§ AVAILABLE DATA:

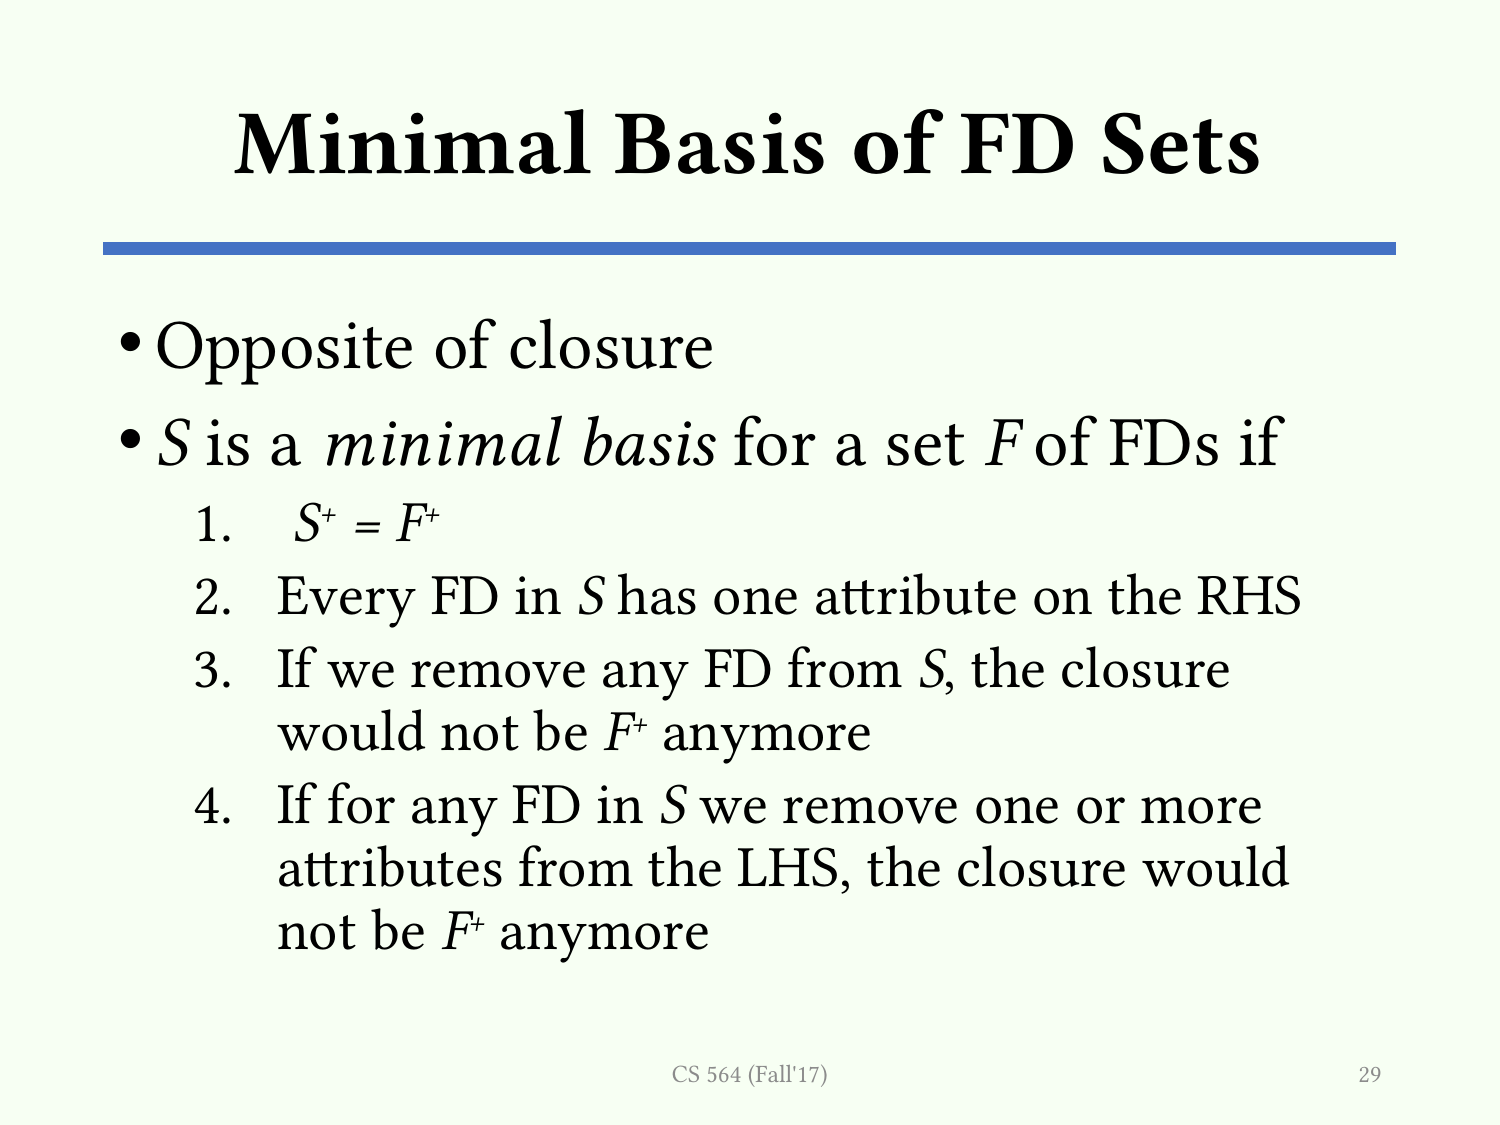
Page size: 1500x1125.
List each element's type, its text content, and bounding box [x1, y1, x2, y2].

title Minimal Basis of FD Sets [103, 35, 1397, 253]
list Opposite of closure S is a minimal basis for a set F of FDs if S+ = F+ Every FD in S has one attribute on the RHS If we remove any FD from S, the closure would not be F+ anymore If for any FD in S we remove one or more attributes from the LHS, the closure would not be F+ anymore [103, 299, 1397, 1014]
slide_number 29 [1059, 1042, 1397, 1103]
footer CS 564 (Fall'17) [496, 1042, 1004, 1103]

§ AIM OF THE TASK: Take every record and copy it word for word, dropping the pictures.

§ SOLUTION TO THE EXERCISE:
Page size: 1500x1125.
List each element's type, its text content, and bounding box [x1, y1, x2, y2].

title Minimal Basis of FD Sets [103, 35, 1397, 253]
list Opposite of closure S is a minimal basis for a set F of FDs if S+ = F+ Every FD in S has one attribute on the RHS If we remove any FD from S, the closure would not be F+ anymore If for any FD in S we remove one or more attributes from the LHS, the closure would not be F+ anymore [103, 299, 1397, 1014]
slide_number 29 [1059, 1042, 1397, 1103]
footer CS 564 (Fall'17) [496, 1042, 1004, 1103]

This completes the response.